Enfin, il n’existe pas de consensus sur la manière de modéliser le carbone biogénique des produits du bois dans l’analyse du cycle de vie. Cependant, il est impératif que les calculs des émissions de gaz à effet de serre soient effectués de manière transparente et comparable afin d’éviter toute information trompeuse. Les approches traditionnelles de l’ACV ne tiennent pas compte de l’effet du calendrier des émissions de carbone et de l’influence des périodes de rotation de la croissance de la biomasse. En particulier, les produits du bois ont une longue période de rotation en raison de leur croissance lente, de sorte qu’ils ne peuvent pas être considérés comme neutres en carbone sur une courte période. Plus la période de rotation est longue, plus le CO2 reste longtemps dans l’atmosphère et plus le potentiel de réchauffement planétaire (PRP) de la biomasse est élevé. Une étude de cas montre que le score PRP du bâtiment est 29 % plus élevé lorsque ces aspects temporels sont pris en compte [8].
Les concepteurs jouent un rôle crucial dans la transition vers un secteur de la construction circulaire. Outre l’allongement de la durée de vie et la possibilité de réutilisation, ils peuvent également se concentrer sur l’efficacité des matériaux [9]. Dans sa thèse de doctorat, Sven Wünschmann a évalué l’impact environnemental de différents systèmes de plancher d’un immeuble de bureaux [10]. Les résultats montrent que les dalles alvéolées, au lieu d’un plancher en béton coulé sur place, peuvent réduire les émissions de gaz à effet de serre d’environ 12 %. Mais ils sont également plus performants en termes de tous les autres indicateurs environnementaux étudiés, qui ne sont pas moins importants. Les émissions liées au PDO (appauvrissement de la couche d’ozone) sont inférieures d’environ 33 % à celles d’un sol coulé sur place. En ce qui concerne l’EP (enrichissement des nutriments dans le sol et l’eau), les émissions sont inférieures d’environ 15 %. L’étude a également analysé la consommation d’acier et de béton.
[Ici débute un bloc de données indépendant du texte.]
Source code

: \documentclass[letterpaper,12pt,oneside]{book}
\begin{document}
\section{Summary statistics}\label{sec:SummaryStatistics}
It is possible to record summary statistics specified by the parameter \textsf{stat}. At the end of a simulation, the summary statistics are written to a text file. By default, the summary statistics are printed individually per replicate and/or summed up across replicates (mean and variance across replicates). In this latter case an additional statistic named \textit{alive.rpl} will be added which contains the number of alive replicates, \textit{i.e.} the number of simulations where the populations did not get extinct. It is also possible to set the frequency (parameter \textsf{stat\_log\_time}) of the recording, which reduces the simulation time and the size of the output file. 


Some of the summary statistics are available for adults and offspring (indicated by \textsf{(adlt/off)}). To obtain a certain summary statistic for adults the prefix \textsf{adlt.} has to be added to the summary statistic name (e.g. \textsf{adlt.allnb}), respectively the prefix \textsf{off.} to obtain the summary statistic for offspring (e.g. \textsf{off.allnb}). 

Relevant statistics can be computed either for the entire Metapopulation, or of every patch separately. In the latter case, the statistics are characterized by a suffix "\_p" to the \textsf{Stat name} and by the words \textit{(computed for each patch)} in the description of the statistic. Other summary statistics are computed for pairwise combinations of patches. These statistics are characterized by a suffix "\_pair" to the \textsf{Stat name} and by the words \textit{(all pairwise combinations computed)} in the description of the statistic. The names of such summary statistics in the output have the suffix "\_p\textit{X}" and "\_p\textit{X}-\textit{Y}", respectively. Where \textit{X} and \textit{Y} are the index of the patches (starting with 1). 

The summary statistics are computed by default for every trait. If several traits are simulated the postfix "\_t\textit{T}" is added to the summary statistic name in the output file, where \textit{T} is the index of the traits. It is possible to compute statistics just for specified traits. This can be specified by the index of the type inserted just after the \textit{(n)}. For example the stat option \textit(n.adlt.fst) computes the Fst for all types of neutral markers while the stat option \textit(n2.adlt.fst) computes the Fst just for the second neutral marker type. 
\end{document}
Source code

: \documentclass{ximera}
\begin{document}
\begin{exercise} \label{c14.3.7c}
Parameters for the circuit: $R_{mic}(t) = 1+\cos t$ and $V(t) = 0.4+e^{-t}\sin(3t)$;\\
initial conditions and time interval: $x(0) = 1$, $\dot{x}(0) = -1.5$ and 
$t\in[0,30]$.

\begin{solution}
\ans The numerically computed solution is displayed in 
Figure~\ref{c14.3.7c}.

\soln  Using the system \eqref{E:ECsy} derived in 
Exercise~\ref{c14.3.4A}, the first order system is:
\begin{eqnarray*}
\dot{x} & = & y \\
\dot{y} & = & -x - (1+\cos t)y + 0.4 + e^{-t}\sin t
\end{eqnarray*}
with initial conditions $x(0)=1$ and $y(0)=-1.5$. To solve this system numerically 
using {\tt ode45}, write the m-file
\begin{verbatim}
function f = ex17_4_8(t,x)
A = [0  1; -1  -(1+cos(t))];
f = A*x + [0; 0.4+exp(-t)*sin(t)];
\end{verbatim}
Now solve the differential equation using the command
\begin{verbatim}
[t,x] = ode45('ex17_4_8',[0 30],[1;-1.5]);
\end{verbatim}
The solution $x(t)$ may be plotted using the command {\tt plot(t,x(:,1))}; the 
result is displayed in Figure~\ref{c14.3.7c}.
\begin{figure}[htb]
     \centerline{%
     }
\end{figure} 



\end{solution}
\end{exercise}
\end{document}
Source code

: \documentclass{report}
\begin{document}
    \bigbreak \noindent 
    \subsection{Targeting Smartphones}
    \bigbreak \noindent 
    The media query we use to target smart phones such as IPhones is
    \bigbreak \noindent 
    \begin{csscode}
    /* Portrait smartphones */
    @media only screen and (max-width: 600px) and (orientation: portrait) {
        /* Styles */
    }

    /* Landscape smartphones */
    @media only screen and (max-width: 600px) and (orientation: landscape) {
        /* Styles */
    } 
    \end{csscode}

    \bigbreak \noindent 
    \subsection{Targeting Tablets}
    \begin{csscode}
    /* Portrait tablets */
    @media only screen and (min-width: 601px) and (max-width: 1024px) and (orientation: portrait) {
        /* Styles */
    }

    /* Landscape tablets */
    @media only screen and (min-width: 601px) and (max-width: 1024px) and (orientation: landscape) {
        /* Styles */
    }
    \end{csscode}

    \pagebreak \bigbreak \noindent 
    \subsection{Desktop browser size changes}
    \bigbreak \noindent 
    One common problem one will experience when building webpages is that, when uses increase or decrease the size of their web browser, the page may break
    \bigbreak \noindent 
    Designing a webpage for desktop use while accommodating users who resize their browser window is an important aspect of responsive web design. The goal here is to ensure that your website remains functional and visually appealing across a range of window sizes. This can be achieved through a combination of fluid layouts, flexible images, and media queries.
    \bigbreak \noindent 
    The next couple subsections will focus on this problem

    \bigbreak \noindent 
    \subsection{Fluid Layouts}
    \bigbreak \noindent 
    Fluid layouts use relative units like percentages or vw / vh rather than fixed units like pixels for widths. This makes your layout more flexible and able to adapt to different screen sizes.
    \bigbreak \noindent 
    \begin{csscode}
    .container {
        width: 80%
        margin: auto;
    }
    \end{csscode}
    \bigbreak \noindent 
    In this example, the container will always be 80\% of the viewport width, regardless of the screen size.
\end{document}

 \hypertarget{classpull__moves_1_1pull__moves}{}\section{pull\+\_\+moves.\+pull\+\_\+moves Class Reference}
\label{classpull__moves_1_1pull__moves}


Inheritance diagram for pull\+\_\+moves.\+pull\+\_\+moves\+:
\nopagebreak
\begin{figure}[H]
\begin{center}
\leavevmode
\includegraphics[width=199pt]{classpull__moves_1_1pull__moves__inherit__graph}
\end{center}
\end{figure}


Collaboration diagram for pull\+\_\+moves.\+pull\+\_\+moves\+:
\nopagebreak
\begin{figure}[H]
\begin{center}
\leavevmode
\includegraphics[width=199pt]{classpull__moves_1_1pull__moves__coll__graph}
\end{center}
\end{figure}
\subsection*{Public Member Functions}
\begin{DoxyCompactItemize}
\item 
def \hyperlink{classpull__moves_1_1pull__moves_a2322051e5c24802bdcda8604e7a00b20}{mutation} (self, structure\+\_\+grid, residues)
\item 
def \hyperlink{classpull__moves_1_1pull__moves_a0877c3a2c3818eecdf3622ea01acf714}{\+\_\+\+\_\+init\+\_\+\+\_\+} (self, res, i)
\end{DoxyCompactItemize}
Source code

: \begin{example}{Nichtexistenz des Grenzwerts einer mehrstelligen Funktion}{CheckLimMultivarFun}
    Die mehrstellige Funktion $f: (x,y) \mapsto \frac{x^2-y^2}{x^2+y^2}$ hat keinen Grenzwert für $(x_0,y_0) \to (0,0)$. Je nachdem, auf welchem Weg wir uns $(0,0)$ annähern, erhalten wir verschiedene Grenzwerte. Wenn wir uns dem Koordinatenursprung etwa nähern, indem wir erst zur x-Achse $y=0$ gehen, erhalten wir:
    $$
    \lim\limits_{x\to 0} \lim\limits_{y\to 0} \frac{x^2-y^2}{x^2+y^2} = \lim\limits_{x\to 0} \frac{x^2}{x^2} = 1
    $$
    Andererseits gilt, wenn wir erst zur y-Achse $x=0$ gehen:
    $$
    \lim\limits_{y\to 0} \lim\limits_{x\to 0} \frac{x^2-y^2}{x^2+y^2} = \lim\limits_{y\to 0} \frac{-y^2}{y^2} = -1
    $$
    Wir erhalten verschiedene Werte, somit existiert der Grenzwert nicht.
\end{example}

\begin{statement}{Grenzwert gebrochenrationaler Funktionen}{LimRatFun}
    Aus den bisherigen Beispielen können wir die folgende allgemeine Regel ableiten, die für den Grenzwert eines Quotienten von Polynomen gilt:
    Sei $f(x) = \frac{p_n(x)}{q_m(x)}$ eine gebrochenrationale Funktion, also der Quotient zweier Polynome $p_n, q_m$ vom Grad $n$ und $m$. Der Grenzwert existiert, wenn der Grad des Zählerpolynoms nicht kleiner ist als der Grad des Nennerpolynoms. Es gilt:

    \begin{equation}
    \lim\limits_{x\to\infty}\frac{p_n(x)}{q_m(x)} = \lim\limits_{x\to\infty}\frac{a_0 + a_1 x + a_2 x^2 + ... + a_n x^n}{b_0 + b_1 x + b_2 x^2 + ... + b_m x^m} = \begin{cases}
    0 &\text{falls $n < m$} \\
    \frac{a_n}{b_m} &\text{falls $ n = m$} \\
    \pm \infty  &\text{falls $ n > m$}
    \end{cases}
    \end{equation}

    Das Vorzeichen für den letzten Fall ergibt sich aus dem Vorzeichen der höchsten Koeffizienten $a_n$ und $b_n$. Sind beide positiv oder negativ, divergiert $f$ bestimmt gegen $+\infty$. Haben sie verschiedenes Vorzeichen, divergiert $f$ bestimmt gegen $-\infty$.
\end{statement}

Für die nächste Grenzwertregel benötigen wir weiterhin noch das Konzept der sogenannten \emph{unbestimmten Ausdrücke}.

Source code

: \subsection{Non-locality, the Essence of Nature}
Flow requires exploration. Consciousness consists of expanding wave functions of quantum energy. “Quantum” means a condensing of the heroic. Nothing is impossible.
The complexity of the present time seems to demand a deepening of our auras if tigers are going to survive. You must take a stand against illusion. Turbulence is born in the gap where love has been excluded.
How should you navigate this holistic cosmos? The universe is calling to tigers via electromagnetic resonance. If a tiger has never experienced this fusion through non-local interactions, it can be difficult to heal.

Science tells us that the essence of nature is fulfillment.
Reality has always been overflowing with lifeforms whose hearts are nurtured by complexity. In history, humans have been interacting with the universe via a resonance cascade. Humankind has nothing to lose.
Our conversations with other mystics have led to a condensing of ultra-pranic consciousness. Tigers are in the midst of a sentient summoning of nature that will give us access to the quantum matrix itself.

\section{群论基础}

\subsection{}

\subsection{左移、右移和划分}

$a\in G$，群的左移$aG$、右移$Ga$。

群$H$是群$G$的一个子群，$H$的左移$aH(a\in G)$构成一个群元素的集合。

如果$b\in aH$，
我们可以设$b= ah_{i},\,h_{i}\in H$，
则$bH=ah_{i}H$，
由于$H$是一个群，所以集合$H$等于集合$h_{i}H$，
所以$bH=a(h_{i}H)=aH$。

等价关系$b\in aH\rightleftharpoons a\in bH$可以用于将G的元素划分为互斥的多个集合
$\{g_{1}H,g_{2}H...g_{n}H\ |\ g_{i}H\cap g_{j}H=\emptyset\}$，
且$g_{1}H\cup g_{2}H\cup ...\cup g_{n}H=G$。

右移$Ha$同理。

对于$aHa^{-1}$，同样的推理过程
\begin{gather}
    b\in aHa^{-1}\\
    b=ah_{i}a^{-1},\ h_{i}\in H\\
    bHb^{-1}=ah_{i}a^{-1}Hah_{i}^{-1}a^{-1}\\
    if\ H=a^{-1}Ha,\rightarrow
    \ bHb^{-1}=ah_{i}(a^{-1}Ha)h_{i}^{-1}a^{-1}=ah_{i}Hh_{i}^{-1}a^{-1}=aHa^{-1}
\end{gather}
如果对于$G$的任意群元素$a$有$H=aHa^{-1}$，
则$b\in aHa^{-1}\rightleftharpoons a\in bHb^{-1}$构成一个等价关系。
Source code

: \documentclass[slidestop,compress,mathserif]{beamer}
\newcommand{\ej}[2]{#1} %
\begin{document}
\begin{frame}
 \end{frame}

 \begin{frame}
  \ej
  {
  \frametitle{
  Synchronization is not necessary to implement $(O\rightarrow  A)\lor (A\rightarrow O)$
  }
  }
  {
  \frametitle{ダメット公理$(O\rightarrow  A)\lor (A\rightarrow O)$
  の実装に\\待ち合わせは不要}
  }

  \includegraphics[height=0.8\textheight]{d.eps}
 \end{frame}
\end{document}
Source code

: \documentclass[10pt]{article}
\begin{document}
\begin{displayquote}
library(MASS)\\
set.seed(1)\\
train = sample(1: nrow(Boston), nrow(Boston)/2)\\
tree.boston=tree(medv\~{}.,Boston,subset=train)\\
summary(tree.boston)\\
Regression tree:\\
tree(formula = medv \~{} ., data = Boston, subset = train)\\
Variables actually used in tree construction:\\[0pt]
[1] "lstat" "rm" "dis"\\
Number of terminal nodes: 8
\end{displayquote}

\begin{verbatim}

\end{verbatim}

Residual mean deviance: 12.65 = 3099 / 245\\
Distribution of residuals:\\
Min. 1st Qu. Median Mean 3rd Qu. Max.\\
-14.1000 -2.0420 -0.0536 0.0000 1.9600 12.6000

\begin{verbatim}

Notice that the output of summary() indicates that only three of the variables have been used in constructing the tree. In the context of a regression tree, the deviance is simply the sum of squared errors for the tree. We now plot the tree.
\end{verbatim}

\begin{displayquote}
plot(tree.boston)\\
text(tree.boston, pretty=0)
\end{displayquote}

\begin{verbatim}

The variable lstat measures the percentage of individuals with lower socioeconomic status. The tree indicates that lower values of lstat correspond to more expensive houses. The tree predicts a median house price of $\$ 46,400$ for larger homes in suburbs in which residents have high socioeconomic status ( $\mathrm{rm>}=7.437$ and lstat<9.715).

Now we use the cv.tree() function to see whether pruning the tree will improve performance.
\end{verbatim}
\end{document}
Le processus de production industrielle des dalles alvéolées précontraintes réduit la consommation de béton d’environ 54 % et la consommation d’acier d’environ 86 % par rapport au plancher coulé sur place [10].
Les arguments ci-dessus montrent que le béton préfabriqué joue un rôle important dans la réalisation de bâtiments durables. En outre, les efforts actuellement déployés par l’industrie du ciment et du béton, en termes d’utilisation des matières premières et d’efficacité énergétique, permettront de réduire davantage l’impact environnemental global du béton [11]. Entre-temps, les premiers pas vers l’utilisation de liants alternatifs dans le béton ont également été faits [12]. La durabilité du secteur du béton est plus réaliste que jamais. Le béton préfabriqué semble présenter des atouts particuliers à cet égard. (BHE)
Références:
[1] Study on the environmental impact of concrete and cement based products applied in buildings – evaluation with TOTEM – update 2020, KU Leuven for FEBELCEM (2020)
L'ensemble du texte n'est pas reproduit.